*** AVAILABLE DATA

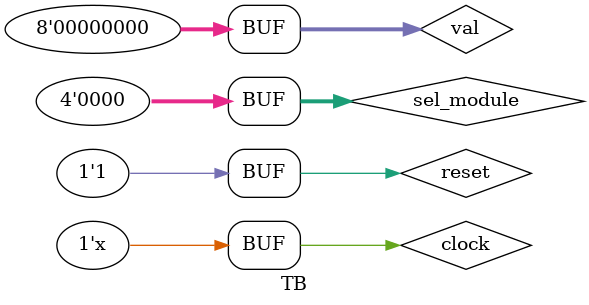
<source format=v>
`timescale 1ns / 1ps
module TB(
    );

reg clock;
reg reset;
reg [7:0] val = 0;            // intialize value to zero
reg[3:0] sel_module;
wire hsync,vsync;                        // hsync and vsync for the working of monitor
wire [3:0]red; 
wire [3:0]green;
wire [3:0]blue;  

always #10000 clock=~clock;
initial begin
reset=0;
clock=0;
sel_module=0;
#2;
reset=1;
end
vga_syncIndex uu(clock,reset,val,sel_module,hsync,vsync,red,green,blue);
endmodule
</source>
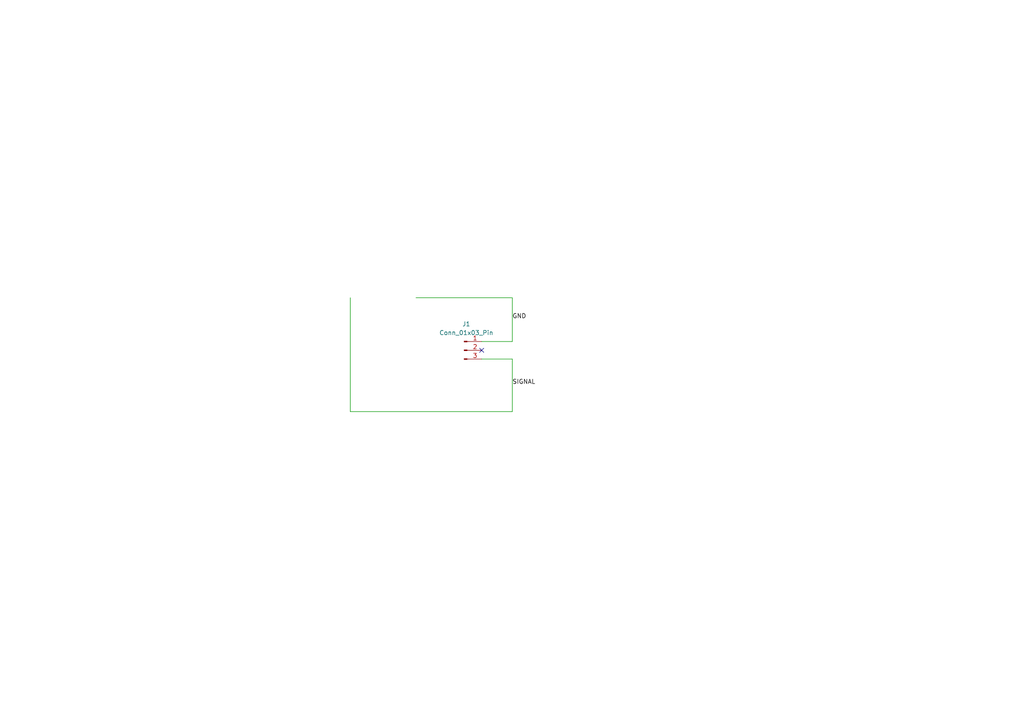
<source format=kicad_sch>
(kicad_sch
	(version 20231120)
	(generator "eeschema")
	(generator_version "8.0")
	(uuid "53a4d763-91b7-4474-bda6-c6923a6ac7c1")
	(paper "A4")
	(title_block
		(title "BitMakeLab Button")
		(date "2024-05-13")
		(rev "1")
		(company "Think Create Learn")
	)
	
	(no_connect
		(at 139.7 101.6)
		(uuid "38ff9dcf-cc87-4aec-888e-c227718c9384")
	)
	(wire
		(pts
			(xy 148.59 99.06) (xy 148.59 86.36)
		)
		(stroke
			(width 0)
			(type default)
		)
		(uuid "117f9e33-9a2e-4096-9514-53eb593bef16")
	)
	(wire
		(pts
			(xy 101.6 119.38) (xy 101.6 86.36)
		)
		(stroke
			(width 0)
			(type default)
		)
		(uuid "676ef215-6c5d-46f5-8ec9-616f209a5b5a")
	)
	(wire
		(pts
			(xy 120.65 86.36) (xy 148.59 86.36)
		)
		(stroke
			(width 0)
			(type default)
		)
		(uuid "6a983e9f-6e92-40ab-be3e-f4a39ac0326d")
	)
	(wire
		(pts
			(xy 139.7 99.06) (xy 148.59 99.06)
		)
		(stroke
			(width 0)
			(type default)
		)
		(uuid "987ed178-335b-4202-b88a-73d56c897083")
	)
	(wire
		(pts
			(xy 148.59 104.14) (xy 148.59 119.38)
		)
		(stroke
			(width 0)
			(type default)
		)
		(uuid "cd7890e2-8cb3-4ff1-bd04-e017ea017408")
	)
	(wire
		(pts
			(xy 148.59 119.38) (xy 101.6 119.38)
		)
		(stroke
			(width 0)
			(type default)
		)
		(uuid "dc0eed79-64fc-4bfd-a0bf-1b90ac6df653")
	)
	(wire
		(pts
			(xy 139.7 104.14) (xy 148.59 104.14)
		)
		(stroke
			(width 0)
			(type default)
		)
		(uuid "e398ac7c-708c-41f2-8668-2d84b618a32f")
	)
	(label "SIGNAL"
		(at 148.59 111.76 0)
		(fields_autoplaced yes)
		(effects
			(font
				(size 1.27 1.27)
			)
			(justify left bottom)
		)
		(uuid "4eea91fa-3adc-46b3-92df-0e47ab9b6509")
	)
	(label "GND"
		(at 148.59 92.71 0)
		(fields_autoplaced yes)
		(effects
			(font
				(size 1.27 1.27)
			)
			(justify left bottom)
		)
		(uuid "f759fef1-401e-4df5-81d1-487f69767c82")
	)
	(symbol
		(lib_id "Connector:Conn_01x03_Pin")
		(at 134.62 101.6 0)
		(unit 1)
		(exclude_from_sim no)
		(in_bom yes)
		(on_board yes)
		(dnp no)
		(fields_autoplaced yes)
		(uuid "52b67673-89e1-417a-af6d-d58ae37c44f0")
		(property "Reference" "J1"
			(at 135.255 93.98 0)
			(effects
				(font
					(size 1.27 1.27)
				)
			)
		)
		(property "Value" "Conn_01x03_Pin"
			(at 135.255 96.52 0)
			(effects
				(font
					(size 1.27 1.27)
				)
			)
		)
		(property "Footprint" "Connector_PinHeader_2.54mm:PinHeader_1x03_P2.54mm_Vertical"
			(at 134.62 101.6 0)
			(effects
				(font
					(size 1.27 1.27)
				)
				(hide yes)
			)
		)
		(property "Datasheet" "~"
			(at 134.62 101.6 0)
			(effects
				(font
					(size 1.27 1.27)
				)
				(hide yes)
			)
		)
		(property "Description" "Generic connector, single row, 01x03, script generated"
			(at 134.62 101.6 0)
			(effects
				(font
					(size 1.27 1.27)
				)
				(hide yes)
			)
		)
		(pin "2"
			(uuid "eb3b46b6-e7bd-408f-9269-b9bdc529f512")
		)
		(pin "3"
			(uuid "64efe368-0bf0-422c-aade-d9bfdc2fdb67")
		)
		(pin "1"
			(uuid "9a251ef3-76e3-4718-89e0-ec51d09ff3b4")
		)
		(instances
			(project "bml_1u_template"
				(path "/53a4d763-91b7-4474-bda6-c6923a6ac7c1"
					(reference "J1")
					(unit 1)
				)
			)
		)
	)
	(sheet_instances
		(path "/"
			(page "1")
		)
	)
)

</source>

******

● **AIM OF THE EXERCISE**: Look above for every line with the word "reset" and copy it.

● **TASK ANSWER**:
reg reset;
reset=0;
reset=1;
vga_syncIndex uu(clock,reset,val,sel_module,hsync,vsync,red,green,blue);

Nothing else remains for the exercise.